→ Brief:
Print each record below precisely, with every picture left out of the copy.

→ Dataset records:
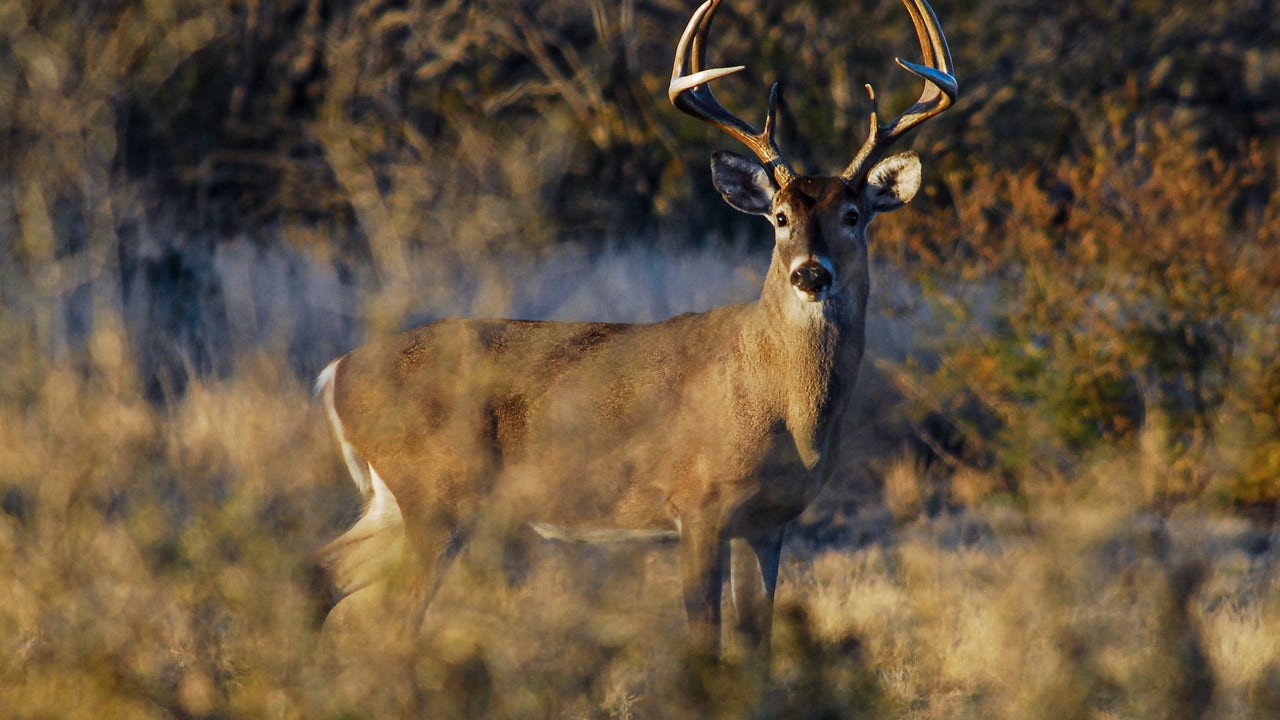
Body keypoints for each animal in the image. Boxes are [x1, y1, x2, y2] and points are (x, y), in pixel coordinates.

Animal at [313, 0, 956, 660]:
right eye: (779, 217)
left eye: (852, 215)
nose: (810, 273)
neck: (784, 408)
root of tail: (335, 372)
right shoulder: (697, 504)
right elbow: (704, 641)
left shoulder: (769, 524)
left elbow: (757, 646)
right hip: (434, 496)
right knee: (394, 619)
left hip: (397, 503)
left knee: (320, 572)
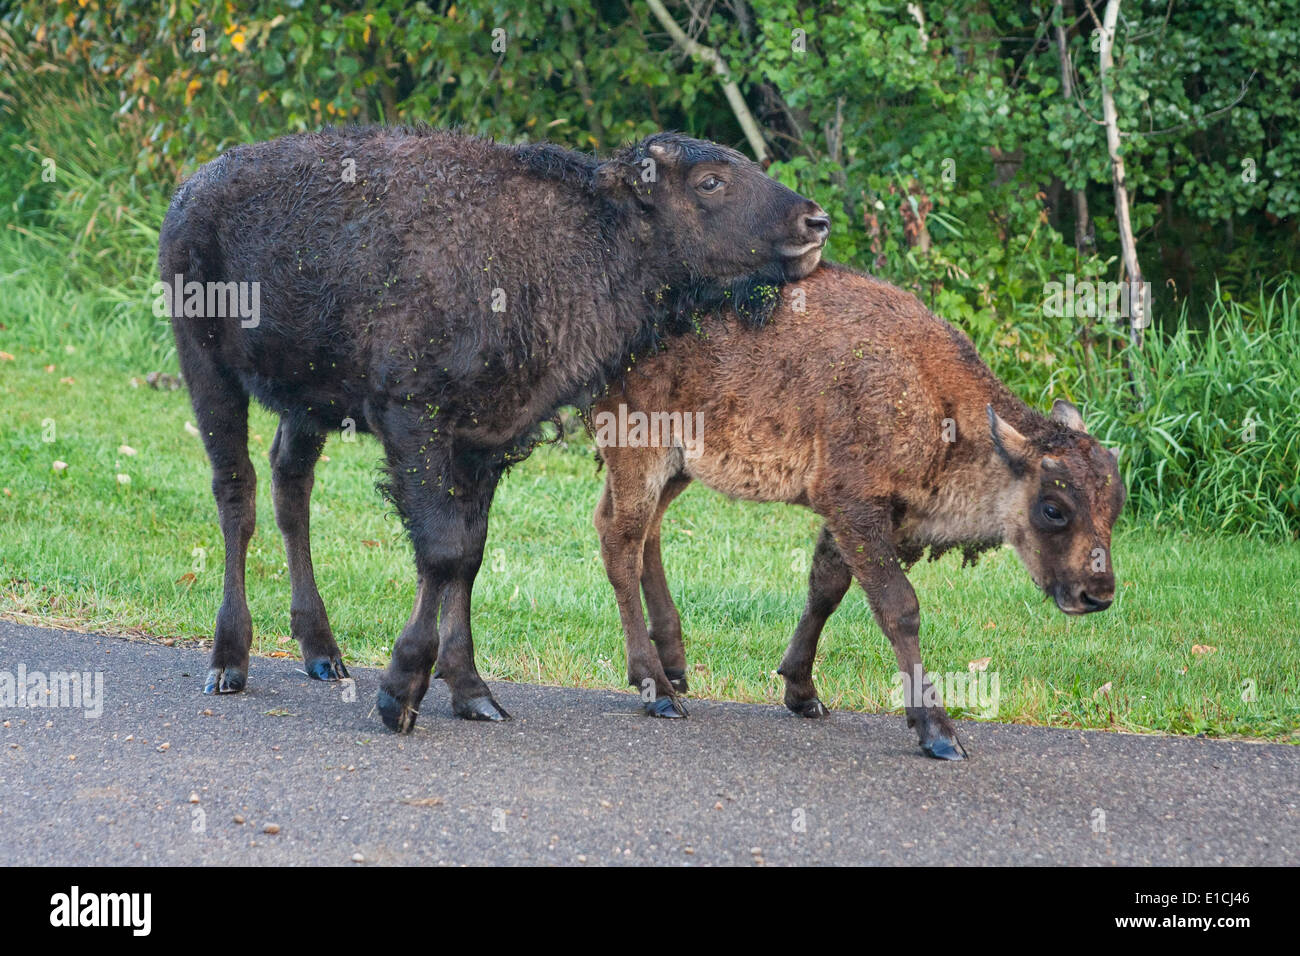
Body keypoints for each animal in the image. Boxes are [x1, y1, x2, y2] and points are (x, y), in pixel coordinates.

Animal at [162, 125, 826, 723]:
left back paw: (323, 653)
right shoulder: (415, 422)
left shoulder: (486, 442)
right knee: (236, 493)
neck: (580, 237)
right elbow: (442, 550)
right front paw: (401, 690)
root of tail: (190, 189)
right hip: (207, 367)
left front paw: (473, 693)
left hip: (305, 404)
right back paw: (228, 662)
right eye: (710, 181)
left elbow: (469, 556)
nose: (814, 223)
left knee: (290, 487)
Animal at [595, 265, 1123, 759]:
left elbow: (826, 589)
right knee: (620, 540)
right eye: (1053, 508)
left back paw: (675, 667)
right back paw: (659, 691)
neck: (933, 395)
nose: (1096, 595)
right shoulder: (854, 506)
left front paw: (802, 692)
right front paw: (938, 732)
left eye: (1115, 504)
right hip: (641, 449)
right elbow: (899, 607)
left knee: (645, 535)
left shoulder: (852, 518)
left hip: (678, 465)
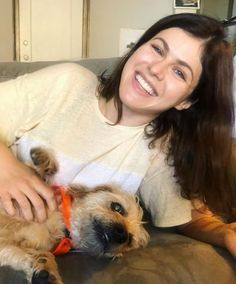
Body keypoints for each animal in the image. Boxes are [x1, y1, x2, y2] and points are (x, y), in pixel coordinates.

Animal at [0, 149, 149, 284]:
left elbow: (35, 254)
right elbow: (35, 173)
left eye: (130, 240)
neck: (61, 224)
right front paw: (43, 162)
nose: (122, 235)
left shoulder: (9, 247)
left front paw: (45, 272)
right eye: (117, 208)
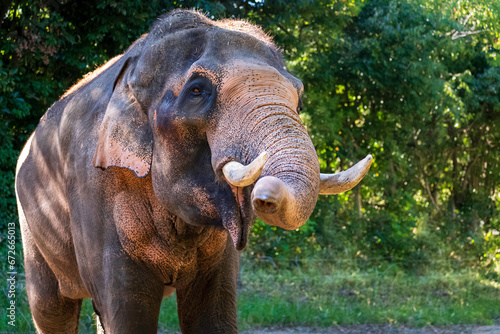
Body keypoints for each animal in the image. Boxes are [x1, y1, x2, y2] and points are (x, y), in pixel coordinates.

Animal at [15, 8, 372, 334]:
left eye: (299, 97)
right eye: (198, 90)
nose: (265, 197)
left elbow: (211, 312)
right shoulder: (94, 186)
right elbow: (126, 312)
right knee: (51, 310)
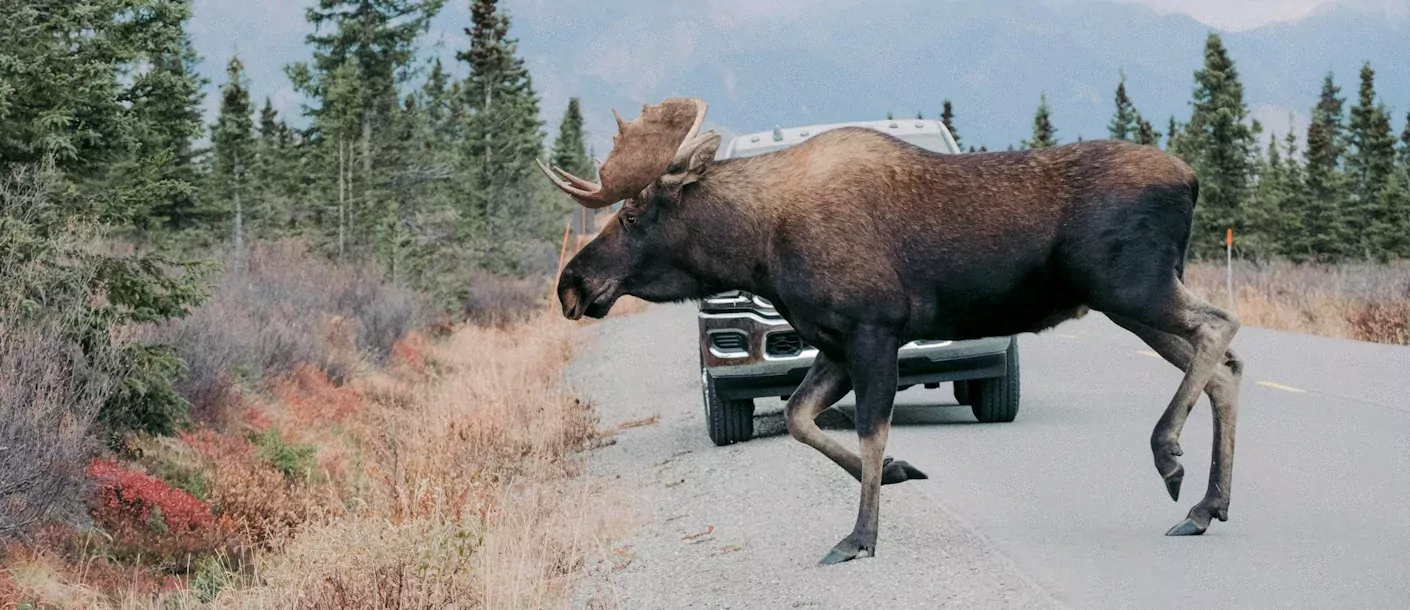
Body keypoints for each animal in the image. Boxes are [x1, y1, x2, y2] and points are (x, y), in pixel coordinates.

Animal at [538, 98, 1246, 560]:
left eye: (633, 216)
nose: (571, 284)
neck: (758, 248)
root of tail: (1192, 178)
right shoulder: (832, 342)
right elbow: (799, 417)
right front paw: (904, 472)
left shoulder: (872, 328)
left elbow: (869, 431)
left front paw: (860, 536)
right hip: (1130, 301)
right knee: (1224, 370)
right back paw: (1206, 508)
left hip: (1132, 287)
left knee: (1221, 329)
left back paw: (1169, 456)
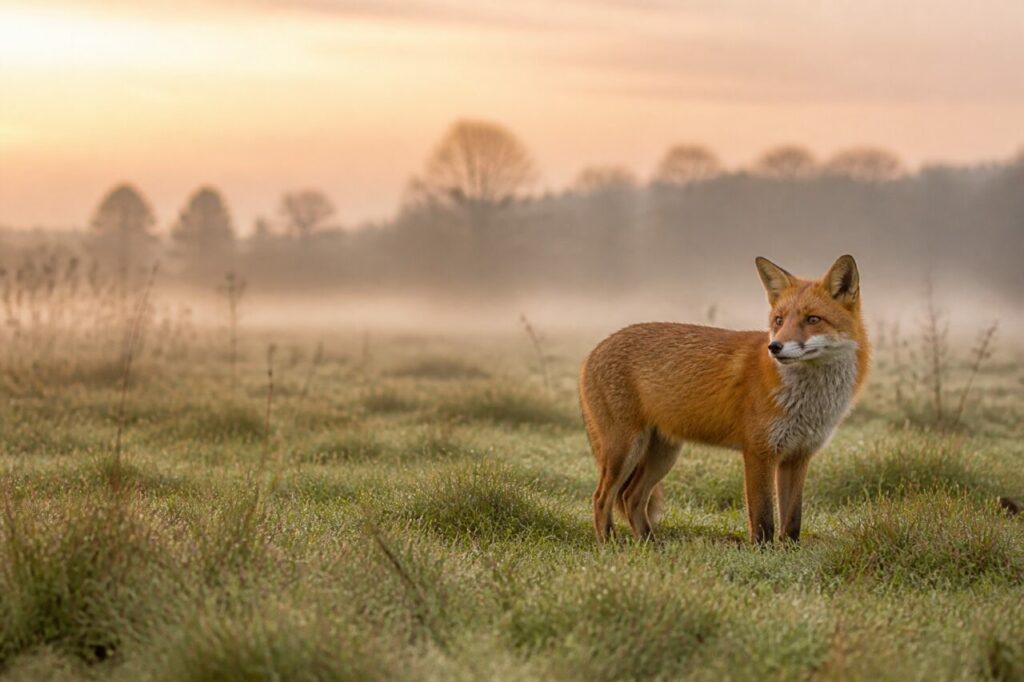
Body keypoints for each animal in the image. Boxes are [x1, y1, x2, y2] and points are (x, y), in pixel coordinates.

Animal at [579, 255, 869, 544]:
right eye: (778, 320)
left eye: (813, 319)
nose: (774, 347)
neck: (809, 402)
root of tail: (592, 352)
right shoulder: (758, 452)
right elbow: (763, 519)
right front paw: (762, 553)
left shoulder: (798, 457)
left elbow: (792, 521)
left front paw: (790, 551)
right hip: (625, 450)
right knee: (601, 498)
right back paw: (609, 544)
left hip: (663, 454)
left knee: (632, 497)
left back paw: (650, 545)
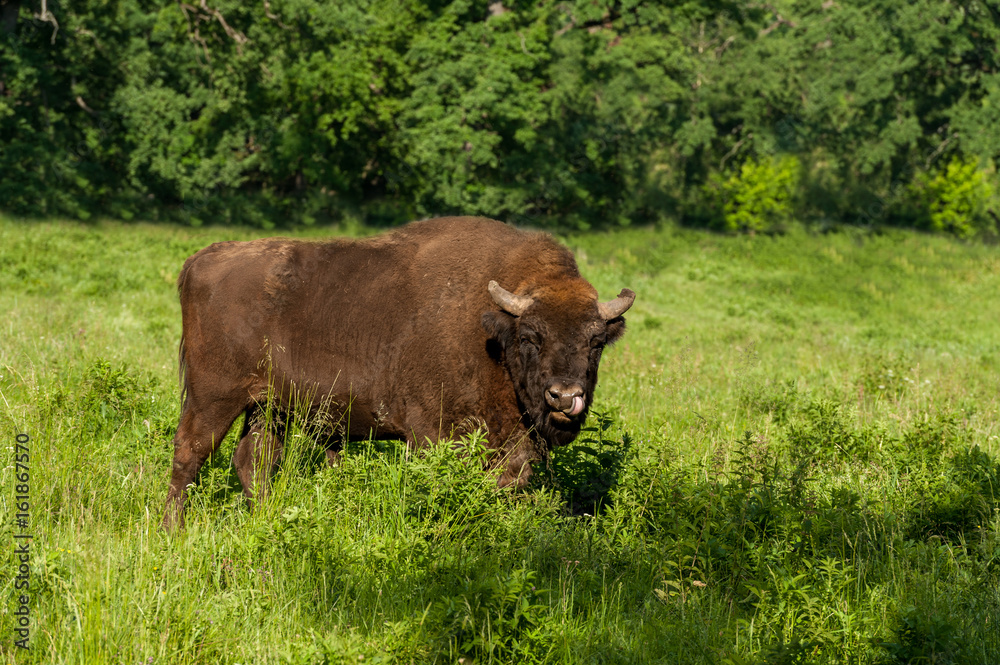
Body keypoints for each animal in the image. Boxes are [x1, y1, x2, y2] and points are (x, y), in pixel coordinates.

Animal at [163, 218, 632, 528]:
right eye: (531, 336)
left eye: (596, 341)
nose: (565, 396)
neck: (490, 329)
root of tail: (200, 259)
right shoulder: (435, 433)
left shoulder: (514, 442)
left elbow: (507, 483)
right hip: (214, 397)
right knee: (190, 452)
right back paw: (173, 529)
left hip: (269, 406)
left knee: (254, 461)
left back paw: (263, 519)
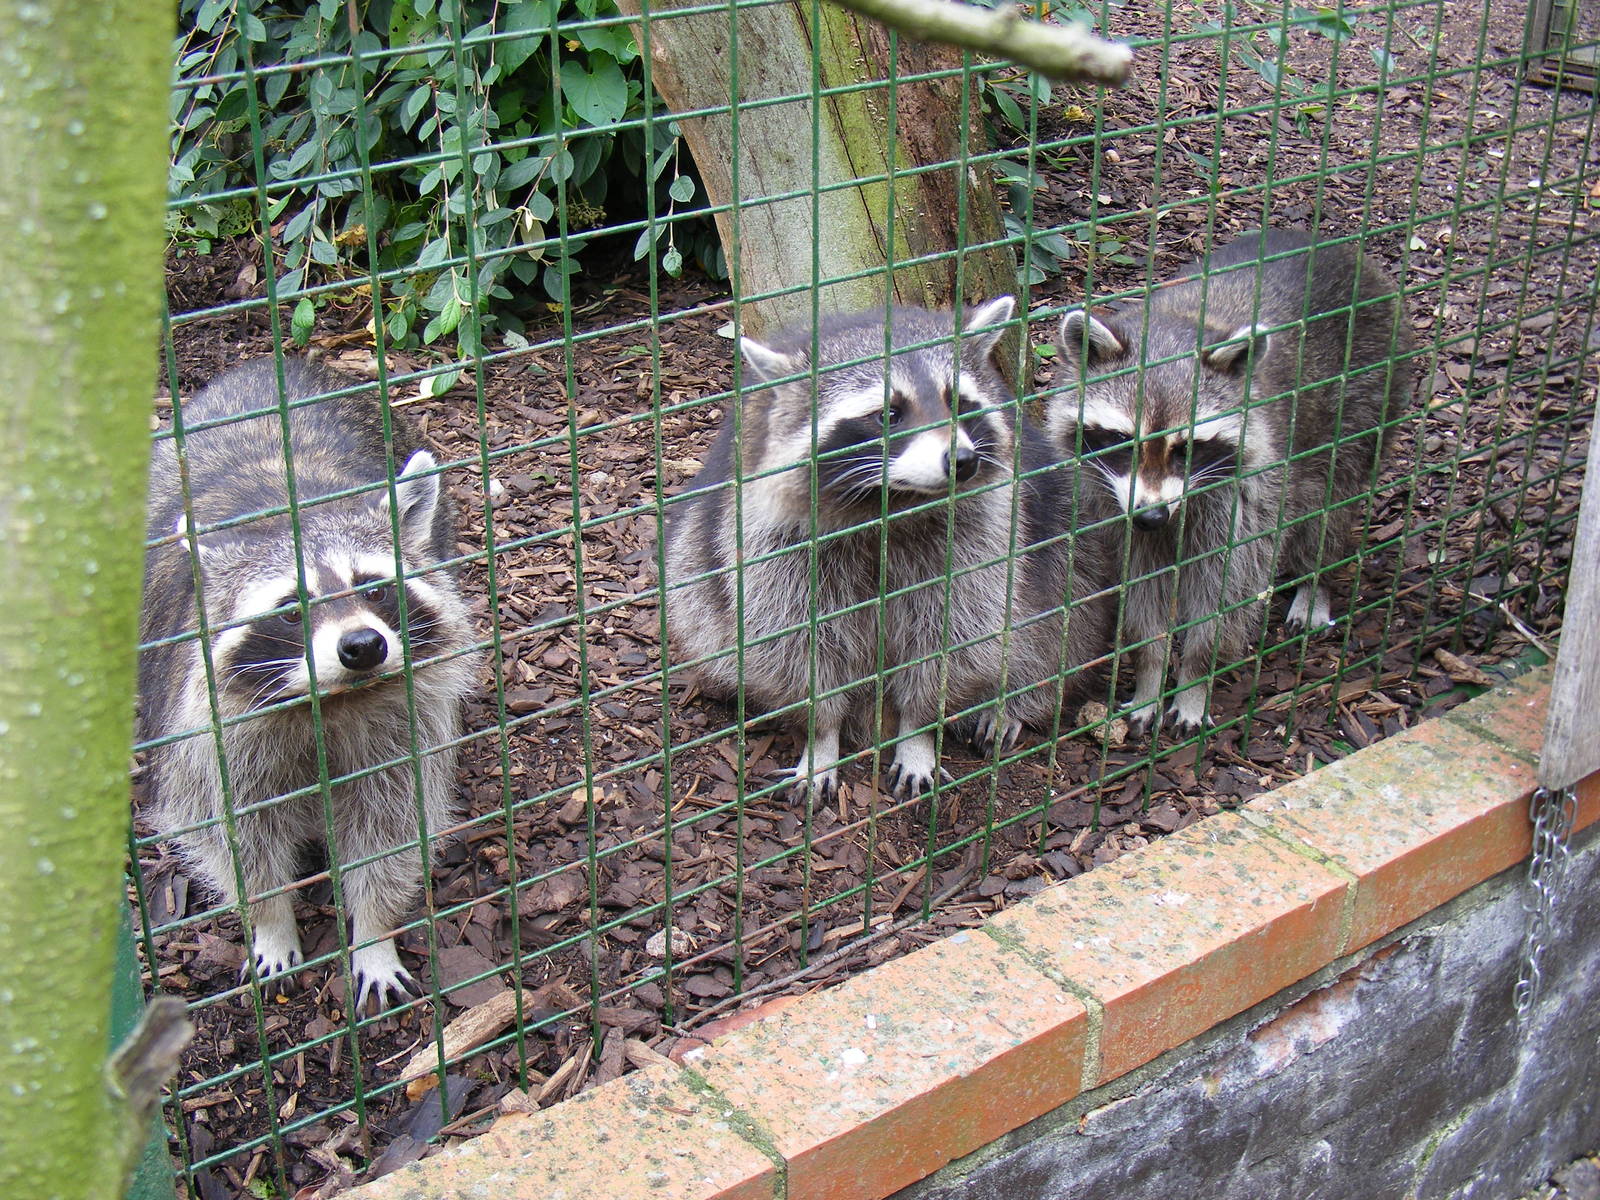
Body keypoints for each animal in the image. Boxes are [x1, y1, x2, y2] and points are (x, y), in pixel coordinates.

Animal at [138, 358, 478, 1010]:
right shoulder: (210, 739)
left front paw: (373, 932)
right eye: (291, 610)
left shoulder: (404, 725)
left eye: (374, 588)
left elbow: (391, 829)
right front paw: (272, 922)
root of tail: (268, 364)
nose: (363, 647)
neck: (333, 702)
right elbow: (236, 837)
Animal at [664, 298, 1111, 799]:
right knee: (700, 604)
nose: (963, 460)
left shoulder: (980, 539)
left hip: (1068, 531)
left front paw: (917, 731)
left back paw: (1013, 700)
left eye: (958, 402)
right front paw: (822, 737)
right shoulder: (775, 549)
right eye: (888, 415)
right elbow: (796, 648)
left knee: (1061, 615)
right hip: (697, 557)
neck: (894, 502)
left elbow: (955, 638)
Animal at [1048, 227, 1413, 733]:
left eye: (1185, 449)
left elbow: (1225, 595)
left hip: (1368, 392)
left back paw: (1315, 580)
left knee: (1330, 503)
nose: (1152, 517)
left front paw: (1194, 682)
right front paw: (1149, 677)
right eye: (1122, 439)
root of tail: (1336, 246)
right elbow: (1141, 592)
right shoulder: (1110, 506)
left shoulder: (1244, 498)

→ Reply:
Body keypoints for each animal in the image. Boxes are [x1, y1, x2, y2] and points are (x, y), in pixel coordinates.

Animal at [313, 0, 956, 660]:
right eye: (779, 217)
left eye: (852, 215)
nose: (810, 273)
neck: (784, 408)
root of tail: (335, 372)
right shoulder: (697, 504)
right elbow: (704, 641)
left shoulder: (769, 524)
left elbow: (757, 646)
right hip: (434, 496)
right knee: (394, 619)
left hip: (397, 503)
left knee: (320, 572)
Body keypoints for each animal in the image. Boxes are [x1, y1, x2, y2] and points are (x, y), in pixel coordinates.

Animal at [162, 125, 826, 723]:
left back paw: (323, 653)
right shoulder: (415, 422)
left shoulder: (486, 442)
right knee: (236, 493)
neck: (580, 237)
right elbow: (442, 550)
right front paw: (401, 690)
root of tail: (190, 189)
right hip: (207, 367)
left front paw: (473, 693)
left hip: (305, 404)
right back paw: (228, 662)
right eye: (710, 181)
left elbow: (469, 556)
nose: (814, 223)
left knee: (290, 487)
Animal at [595, 265, 1123, 759]:
left elbow: (826, 589)
right knee: (620, 540)
right eye: (1053, 508)
left back paw: (675, 667)
right back paw: (659, 691)
neck: (933, 395)
nose: (1096, 595)
right shoulder: (854, 506)
left front paw: (802, 692)
right front paw: (938, 732)
left eye: (1115, 504)
right hip: (641, 449)
right elbow: (899, 607)
left knee: (645, 535)
left shoulder: (852, 518)
left hip: (678, 465)
Body keypoints for each animal in the image. Boxes are [x1, y1, x2, y2] and points are (x, y), in pixel coordinates.

Animal at [0, 149, 149, 284]:
left elbow: (35, 254)
right elbow: (35, 173)
left eye: (130, 240)
neck: (61, 224)
right front paw: (43, 162)
nose: (122, 235)
left shoulder: (9, 247)
left front paw: (45, 272)
right eye: (117, 208)
Body keypoints for each animal in the image. Boxes are [x1, y1, x2, y2] and points are (x, y), in pixel coordinates.

Animal at [15, 8, 372, 334]:
left eye: (299, 97)
right eye: (198, 90)
nose: (265, 197)
left elbow: (211, 312)
right shoulder: (94, 186)
right elbow: (126, 312)
right knee: (51, 310)
Body keypoints for each animal in the image. Boxes are [x1, y1, x2, y2] and points are (x, y), in pixel coordinates.

Animal at [538, 98, 1246, 560]:
left eye: (633, 216)
nose: (571, 284)
neck: (758, 248)
root of tail: (1192, 178)
right shoulder: (832, 342)
right elbow: (799, 417)
right front paw: (904, 472)
left shoulder: (872, 328)
left elbow: (869, 431)
left front paw: (860, 536)
right hip: (1130, 301)
right knee: (1224, 370)
right back paw: (1206, 508)
left hip: (1132, 287)
left knee: (1221, 329)
left back paw: (1169, 456)
Body keypoints for each animal in the image. Boxes are [x1, y1, x2, y2] and points are (x, y), in pixel coordinates.

Animal at [579, 255, 869, 544]:
right eye: (778, 320)
left eye: (813, 319)
nose: (774, 347)
neck: (809, 402)
root of tail: (592, 352)
right shoulder: (758, 452)
right elbow: (763, 519)
right front paw: (762, 553)
left shoulder: (798, 457)
left elbow: (792, 521)
left front paw: (790, 551)
right hip: (625, 450)
right knee: (601, 498)
right back paw: (609, 544)
left hip: (663, 454)
left knee: (632, 497)
left back paw: (650, 545)
Body keypoints for each animal in the image. Boxes are [x1, y1, x2, y2] and points are (x, y), in pixel coordinates.

Animal at [163, 218, 632, 528]:
right eye: (531, 336)
left eye: (596, 341)
nose: (565, 396)
neck: (490, 329)
root of tail: (200, 259)
right shoulder: (435, 433)
left shoulder: (514, 442)
left elbow: (507, 483)
right hip: (214, 397)
right knee: (190, 452)
right back paw: (173, 529)
left hip: (269, 406)
left knee: (254, 461)
left back paw: (263, 519)
Body keypoints for each animal in the image. Boxes are [x1, y1, x2, y2] and points are (x, y), in pixel coordinates.

Animal at [138, 358, 478, 1010]:
right shoulder: (210, 739)
left front paw: (373, 932)
right eye: (291, 610)
left shoulder: (404, 725)
left eye: (374, 588)
left elbow: (391, 829)
right front paw: (272, 922)
root of tail: (268, 364)
nose: (363, 647)
neck: (333, 702)
right elbow: (236, 837)
Animal at [664, 298, 1111, 799]:
right knee: (700, 604)
nose: (963, 460)
left shoulder: (980, 539)
left hip: (1068, 531)
left front paw: (917, 731)
left back paw: (1013, 700)
left eye: (958, 402)
right front paw: (822, 737)
right shoulder: (775, 549)
right eye: (888, 415)
right elbow: (796, 648)
left knee: (1061, 615)
right hip: (697, 557)
neck: (894, 502)
left elbow: (955, 638)
Animal at [1048, 227, 1413, 733]:
left eye: (1185, 449)
left elbow: (1225, 595)
left hip: (1368, 392)
left back paw: (1315, 580)
left knee: (1330, 503)
nose: (1152, 517)
left front paw: (1194, 682)
right front paw: (1149, 677)
right eye: (1122, 439)
root of tail: (1336, 246)
right elbow: (1141, 592)
right shoulder: (1110, 506)
left shoulder: (1244, 498)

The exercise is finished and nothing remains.